Sea Level fire

What officials call a "duff layer" continues to smolder underground, creating heavy smoke that winds are pushing toward homes and PruittHealth in Sea Level. These underground fires also threaten the root systems of trees. (Contributed photo)

SEA LEVEL — Crews are still on scene battling a fire that destroyed about a dozen acres of woodland in this Down East community.

No one was injured and the cause of the fire is still under investigation. As of mid-day Sunday, northeast winds were pushing heavy smoke toward PruittHealth.

According to County Forest Ranger Brent Toler, the fire appears to be human-caused, but exactly how it started is unknown.

Ranger Toler said the Down East Fire Department responded about 11 p.m. Friday night to a woods fire in the area of 201 East St., directly across Highway 70 from PruittHealth.

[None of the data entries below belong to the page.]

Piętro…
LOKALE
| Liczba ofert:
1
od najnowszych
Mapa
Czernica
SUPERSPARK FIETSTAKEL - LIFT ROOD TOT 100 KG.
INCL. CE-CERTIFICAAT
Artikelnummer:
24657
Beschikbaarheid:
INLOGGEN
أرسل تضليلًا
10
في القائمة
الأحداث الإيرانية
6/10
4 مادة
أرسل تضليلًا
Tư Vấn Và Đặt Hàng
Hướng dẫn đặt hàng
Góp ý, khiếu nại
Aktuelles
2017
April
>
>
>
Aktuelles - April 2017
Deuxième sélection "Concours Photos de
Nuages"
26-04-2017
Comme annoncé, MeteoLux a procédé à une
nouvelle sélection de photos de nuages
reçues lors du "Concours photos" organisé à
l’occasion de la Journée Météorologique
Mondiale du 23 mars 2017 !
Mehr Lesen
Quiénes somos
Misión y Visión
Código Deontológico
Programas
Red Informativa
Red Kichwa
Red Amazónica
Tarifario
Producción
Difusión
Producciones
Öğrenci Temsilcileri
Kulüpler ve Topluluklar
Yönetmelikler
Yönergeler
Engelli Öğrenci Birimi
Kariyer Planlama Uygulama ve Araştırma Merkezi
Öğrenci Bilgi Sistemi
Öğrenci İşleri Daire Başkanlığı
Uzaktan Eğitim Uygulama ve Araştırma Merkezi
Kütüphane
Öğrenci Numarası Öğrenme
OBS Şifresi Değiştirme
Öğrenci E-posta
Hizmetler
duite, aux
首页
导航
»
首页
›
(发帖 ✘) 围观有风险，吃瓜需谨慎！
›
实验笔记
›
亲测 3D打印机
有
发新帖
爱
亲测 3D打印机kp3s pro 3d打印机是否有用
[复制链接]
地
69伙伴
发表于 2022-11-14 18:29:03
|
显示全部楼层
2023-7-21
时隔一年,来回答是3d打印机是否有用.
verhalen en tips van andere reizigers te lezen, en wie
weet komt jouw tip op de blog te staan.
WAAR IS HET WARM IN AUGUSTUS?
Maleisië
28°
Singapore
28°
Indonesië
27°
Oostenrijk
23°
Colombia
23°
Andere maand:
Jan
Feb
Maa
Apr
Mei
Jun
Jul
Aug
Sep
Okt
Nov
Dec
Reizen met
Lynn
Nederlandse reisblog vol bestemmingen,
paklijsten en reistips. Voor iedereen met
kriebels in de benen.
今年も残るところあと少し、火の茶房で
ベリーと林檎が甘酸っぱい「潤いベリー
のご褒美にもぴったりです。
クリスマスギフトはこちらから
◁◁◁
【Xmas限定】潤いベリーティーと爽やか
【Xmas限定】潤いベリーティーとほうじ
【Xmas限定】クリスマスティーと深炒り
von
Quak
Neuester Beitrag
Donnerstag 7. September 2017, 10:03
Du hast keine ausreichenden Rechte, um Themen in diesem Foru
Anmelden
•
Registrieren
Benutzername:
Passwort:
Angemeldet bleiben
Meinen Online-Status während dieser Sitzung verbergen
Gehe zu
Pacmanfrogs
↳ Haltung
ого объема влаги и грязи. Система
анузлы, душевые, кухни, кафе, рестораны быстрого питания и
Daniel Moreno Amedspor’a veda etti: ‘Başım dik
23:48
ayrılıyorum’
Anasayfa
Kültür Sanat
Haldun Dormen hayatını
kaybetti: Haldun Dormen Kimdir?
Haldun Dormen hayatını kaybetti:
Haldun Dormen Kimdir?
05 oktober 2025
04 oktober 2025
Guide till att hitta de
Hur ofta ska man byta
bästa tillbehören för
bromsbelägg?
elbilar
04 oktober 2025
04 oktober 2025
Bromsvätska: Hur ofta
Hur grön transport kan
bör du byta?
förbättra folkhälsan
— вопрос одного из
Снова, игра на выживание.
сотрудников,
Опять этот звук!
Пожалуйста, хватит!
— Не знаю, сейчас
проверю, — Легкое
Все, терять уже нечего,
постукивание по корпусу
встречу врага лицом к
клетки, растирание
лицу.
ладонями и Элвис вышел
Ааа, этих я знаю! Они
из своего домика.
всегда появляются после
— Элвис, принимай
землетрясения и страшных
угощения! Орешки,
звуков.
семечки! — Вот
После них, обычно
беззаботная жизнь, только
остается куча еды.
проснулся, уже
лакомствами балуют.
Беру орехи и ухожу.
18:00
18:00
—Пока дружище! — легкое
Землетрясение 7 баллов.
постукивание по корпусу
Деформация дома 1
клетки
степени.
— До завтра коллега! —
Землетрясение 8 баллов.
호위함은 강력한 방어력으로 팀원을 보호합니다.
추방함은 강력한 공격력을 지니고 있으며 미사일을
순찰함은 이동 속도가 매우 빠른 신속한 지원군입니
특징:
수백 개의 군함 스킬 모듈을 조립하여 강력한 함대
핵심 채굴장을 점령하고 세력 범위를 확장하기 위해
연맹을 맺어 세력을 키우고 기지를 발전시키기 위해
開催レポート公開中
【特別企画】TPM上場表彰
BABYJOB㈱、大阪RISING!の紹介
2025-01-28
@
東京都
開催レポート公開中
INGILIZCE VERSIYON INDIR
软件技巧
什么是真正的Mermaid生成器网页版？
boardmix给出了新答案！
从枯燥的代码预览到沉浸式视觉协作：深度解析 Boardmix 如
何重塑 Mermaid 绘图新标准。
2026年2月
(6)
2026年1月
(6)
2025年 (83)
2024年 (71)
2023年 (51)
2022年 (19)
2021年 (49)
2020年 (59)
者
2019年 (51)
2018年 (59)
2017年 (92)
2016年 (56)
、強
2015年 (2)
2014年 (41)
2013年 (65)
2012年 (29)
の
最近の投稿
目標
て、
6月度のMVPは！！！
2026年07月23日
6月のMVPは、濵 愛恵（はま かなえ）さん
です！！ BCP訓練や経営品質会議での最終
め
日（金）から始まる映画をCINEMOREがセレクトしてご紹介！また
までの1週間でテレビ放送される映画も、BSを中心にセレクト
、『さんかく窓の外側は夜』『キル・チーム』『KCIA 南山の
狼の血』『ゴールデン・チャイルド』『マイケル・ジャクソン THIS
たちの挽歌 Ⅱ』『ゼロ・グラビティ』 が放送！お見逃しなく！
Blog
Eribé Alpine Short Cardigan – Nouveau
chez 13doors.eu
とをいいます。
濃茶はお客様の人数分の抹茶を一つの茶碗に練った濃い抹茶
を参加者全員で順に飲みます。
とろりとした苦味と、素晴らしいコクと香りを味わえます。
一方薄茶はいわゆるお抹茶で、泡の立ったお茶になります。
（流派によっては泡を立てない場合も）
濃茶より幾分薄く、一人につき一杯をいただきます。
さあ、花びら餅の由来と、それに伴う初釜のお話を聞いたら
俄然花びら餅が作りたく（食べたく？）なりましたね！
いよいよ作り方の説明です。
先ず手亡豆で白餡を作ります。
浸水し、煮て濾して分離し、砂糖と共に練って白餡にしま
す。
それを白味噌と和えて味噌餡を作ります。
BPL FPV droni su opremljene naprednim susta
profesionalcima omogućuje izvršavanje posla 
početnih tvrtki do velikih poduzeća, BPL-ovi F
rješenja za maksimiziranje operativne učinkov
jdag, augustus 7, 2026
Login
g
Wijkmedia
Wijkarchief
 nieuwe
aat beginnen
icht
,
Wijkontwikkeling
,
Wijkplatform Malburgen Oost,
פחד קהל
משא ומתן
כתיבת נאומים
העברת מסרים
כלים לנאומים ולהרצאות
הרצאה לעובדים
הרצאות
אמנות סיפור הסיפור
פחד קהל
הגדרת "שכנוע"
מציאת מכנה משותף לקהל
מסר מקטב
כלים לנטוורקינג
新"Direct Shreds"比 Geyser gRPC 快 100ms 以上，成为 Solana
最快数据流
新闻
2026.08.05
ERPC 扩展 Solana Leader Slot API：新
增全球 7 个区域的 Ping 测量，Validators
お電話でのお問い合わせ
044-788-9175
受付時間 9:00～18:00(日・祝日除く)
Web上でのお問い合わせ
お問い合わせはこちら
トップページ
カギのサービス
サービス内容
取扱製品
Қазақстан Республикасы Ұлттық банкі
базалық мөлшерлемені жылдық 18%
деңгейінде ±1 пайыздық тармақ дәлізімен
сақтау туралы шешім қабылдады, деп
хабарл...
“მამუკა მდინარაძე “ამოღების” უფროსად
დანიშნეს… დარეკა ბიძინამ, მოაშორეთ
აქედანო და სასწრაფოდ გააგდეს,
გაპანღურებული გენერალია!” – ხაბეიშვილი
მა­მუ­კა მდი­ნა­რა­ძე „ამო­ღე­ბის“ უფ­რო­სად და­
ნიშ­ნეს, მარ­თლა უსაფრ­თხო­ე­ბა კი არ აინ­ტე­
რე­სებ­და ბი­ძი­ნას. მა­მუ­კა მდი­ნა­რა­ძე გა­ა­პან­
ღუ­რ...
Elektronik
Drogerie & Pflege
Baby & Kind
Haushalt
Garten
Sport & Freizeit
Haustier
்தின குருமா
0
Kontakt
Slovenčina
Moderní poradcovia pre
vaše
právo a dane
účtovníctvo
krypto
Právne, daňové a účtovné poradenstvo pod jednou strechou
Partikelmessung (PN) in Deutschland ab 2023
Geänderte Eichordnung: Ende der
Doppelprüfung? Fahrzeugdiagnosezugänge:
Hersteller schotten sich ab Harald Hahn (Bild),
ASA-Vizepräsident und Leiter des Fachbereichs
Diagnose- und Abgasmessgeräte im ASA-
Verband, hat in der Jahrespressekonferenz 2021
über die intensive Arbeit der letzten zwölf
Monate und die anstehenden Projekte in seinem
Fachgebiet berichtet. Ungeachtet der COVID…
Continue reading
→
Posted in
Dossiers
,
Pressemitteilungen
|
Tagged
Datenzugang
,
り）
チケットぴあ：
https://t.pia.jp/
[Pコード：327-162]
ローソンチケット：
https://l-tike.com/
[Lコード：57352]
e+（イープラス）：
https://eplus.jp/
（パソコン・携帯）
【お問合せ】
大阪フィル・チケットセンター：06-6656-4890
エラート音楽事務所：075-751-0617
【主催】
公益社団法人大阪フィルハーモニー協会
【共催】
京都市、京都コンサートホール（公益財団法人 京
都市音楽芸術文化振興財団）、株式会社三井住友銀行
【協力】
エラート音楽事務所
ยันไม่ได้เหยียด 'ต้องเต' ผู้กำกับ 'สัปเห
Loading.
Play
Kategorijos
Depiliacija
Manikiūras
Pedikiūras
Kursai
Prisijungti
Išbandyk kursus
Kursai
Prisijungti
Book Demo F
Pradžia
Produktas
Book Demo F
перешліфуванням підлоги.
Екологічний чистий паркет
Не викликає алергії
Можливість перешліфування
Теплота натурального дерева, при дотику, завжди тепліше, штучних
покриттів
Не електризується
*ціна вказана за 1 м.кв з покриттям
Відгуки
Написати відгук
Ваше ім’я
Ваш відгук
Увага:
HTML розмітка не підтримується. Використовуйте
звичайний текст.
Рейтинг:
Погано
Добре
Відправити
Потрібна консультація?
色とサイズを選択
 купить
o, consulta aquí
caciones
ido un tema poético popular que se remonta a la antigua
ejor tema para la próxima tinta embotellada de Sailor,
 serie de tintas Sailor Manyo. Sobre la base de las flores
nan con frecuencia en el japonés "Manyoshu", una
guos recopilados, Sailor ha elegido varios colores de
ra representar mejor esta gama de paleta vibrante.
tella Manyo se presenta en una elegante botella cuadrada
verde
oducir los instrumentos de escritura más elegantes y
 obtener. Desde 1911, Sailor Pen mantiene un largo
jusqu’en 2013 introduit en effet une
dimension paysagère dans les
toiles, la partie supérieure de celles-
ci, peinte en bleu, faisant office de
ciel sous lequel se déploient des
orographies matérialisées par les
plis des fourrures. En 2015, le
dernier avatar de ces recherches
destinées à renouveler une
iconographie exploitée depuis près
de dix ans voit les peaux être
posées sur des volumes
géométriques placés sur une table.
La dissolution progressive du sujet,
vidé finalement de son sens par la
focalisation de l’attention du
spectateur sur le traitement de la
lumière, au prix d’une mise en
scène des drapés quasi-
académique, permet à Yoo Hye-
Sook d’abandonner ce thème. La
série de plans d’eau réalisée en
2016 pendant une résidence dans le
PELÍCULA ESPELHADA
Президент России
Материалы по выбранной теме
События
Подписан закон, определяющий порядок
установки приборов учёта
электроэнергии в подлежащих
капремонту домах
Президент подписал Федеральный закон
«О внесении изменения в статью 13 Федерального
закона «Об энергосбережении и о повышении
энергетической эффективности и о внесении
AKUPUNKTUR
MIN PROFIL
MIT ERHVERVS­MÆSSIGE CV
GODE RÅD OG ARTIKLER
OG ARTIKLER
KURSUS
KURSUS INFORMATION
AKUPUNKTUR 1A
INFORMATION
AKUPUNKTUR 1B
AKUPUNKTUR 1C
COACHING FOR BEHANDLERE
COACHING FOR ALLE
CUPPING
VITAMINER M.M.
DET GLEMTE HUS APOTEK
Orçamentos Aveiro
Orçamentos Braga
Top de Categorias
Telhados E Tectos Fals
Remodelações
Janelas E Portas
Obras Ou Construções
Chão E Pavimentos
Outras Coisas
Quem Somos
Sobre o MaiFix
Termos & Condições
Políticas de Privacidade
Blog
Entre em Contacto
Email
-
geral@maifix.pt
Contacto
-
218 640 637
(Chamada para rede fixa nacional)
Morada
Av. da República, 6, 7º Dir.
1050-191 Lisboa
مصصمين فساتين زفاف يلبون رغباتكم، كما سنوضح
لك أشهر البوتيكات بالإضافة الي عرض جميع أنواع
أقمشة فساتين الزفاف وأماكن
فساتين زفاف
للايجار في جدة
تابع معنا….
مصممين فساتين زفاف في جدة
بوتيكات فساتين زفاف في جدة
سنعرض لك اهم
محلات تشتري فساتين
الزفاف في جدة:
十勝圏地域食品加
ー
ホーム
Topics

“We (forestry crews) responded to the scene about midnight,” he said Sunday.

Ranger Toler said the biggest concerns at present are controlling the underground fires that are creating heavy smoke, and that northeast winds are pushing toward PruittHealth. He said health center staff are closely monitoring clients and patients. Although they smell the smoke, it has not yet created problems within the facility.

“Our priority right now is getting these underground fires under control as the smoke is being pushed directly toward the health care center,” he said. "Humidity is low and there is no rain expected in the next several days.

“We also hope the winds will maintain and keep the smoke moving. If the winds die, the smoke will settle in the area, becoming heavier, something we do not want, especially for the health care center.”

He said fire department crews did a great job during the night Friday and into early Saturday, but terrain and darkness made the attack on the blaze difficult.

Crews continue to fight hot spots. Ranger Toler said county forestry has brought in a county tractor and a tractor from Craven County was also requested and is on scene.

According to the ranger, the area is a pocosin forest and riddled with underground pockets of fuels, such as peat.

“There are also underground pockets of water,” he said. “That makes it difficult for heavy equipment."

He said the surface fire is contained, but the fire has gone subterranean into what he called the "duff layer," resulting in underground fires and more heavy smoke. The ranger said the underground fire is also threatening the root system of trees, threatening the integrity of the trees.

The ranger said more crews and equipment would probably be brought in Sunday. At this time, he said no air support appears needed.

Ranger Toler said citizens and others driving through the area should use caution. “There will be smoke across the roadways and we urge drivers to be aware and look out for crews and equipment,” the ranger said.